The lawsuit states that the Illinois Trust Act interferes with law enforcement’s ability to respond to detainers issued by the U.S. Immigration Customs Enforcement. The detainers require police to keep custody of prisoners who are in the U.S. illegally for up to two days.
The lawsuit was filed Monday by sheriffs from McHenry, Ogle, Stephenson and Kankakee counties. It names Illinois Attorney General Kwame Raoul as a defendant.
“This language requires Illinois law enforcement officers to comply with an immigration detainer they receive from those federal officers tasked with carrying out national immigration policy,” the lawsuit states. “Immigration detainers notify law enforcement officials that DHS (the Department of Homeland Security) has found probable cause that the person subject to the request is a removable alien.”
The sheriffs said the act has exposed them and their offices to litigation over the years, as three of the four have been sued for allegedly violating the statute.
The Illinois Sheriffs’ Association said last month that some violent felons who had faced deportation are instead being released after their prison terms end as a result of a policy change by Gov. J.B. Pritzker’s administration.
The sheriffs’ concerns came just days after President Donald Trump’s administration announced the unusual step of dispatching Customs and Border Patrol Agents to Chicago and other “sanctuary cities” that have set up impediments to enforcement.
The American Civil Liberties Union and the National Immigrant Justice Center called the lawsuit “a thinly veiled attempt to justify ongoing violations of the law.”
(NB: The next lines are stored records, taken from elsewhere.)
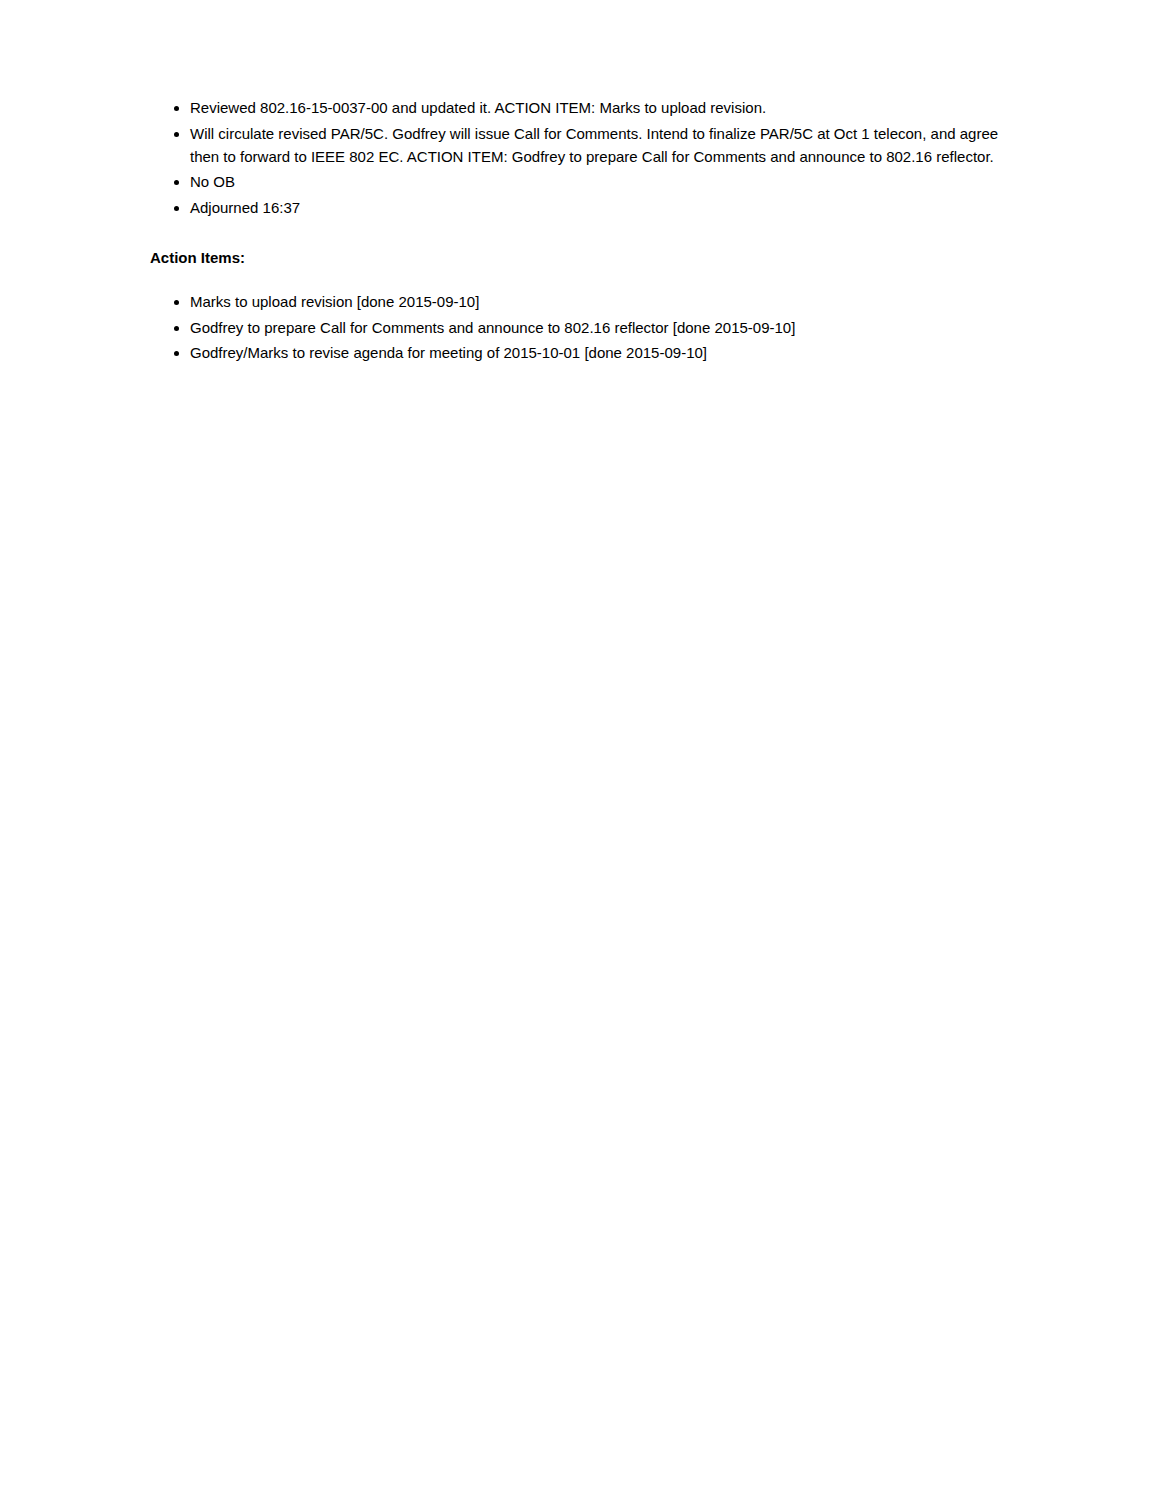Reviewed 802.16-15-0037-00 and updated it. ACTION ITEM: Marks to upload revision.
Will circulate revised PAR/5C. Godfrey will issue Call for Comments. Intend to finalize PAR/5C at Oct 1 telecon, and agree then to forward to IEEE 802 EC. ACTION ITEM: Godfrey to prepare Call for Comments and announce to 802.16 reflector.
No OB
Adjourned 16:37
Action Items:
Marks to upload revision [done 2015-09-10]
Godfrey to prepare Call for Comments and announce to 802.16 reflector [done 2015-09-10]
Godfrey/Marks to revise agenda for meeting of 2015-10-01 [done 2015-09-10]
“Under the Trust Act, Illinois simply requires that federal immigration officials provide a judicial warrant, like would be expected for any other arrest, before local law enforcement are permitted to honor an immigration detainer,” the groups said. “Nothing about the Trust Act is unconstitutional. It simply doesn’t comport with the way in which these four sheriffs want to conduct their work. Law enforcement in Illinois cannot pick and choose which laws they follow and which they do not.”
The Trust Act, which the General Assembly approved, was signed into law by Republican Gov. Bruce Rauner. Critics argued that it turned Illinois into a sanctuary state, which Rauner and other supporters denied.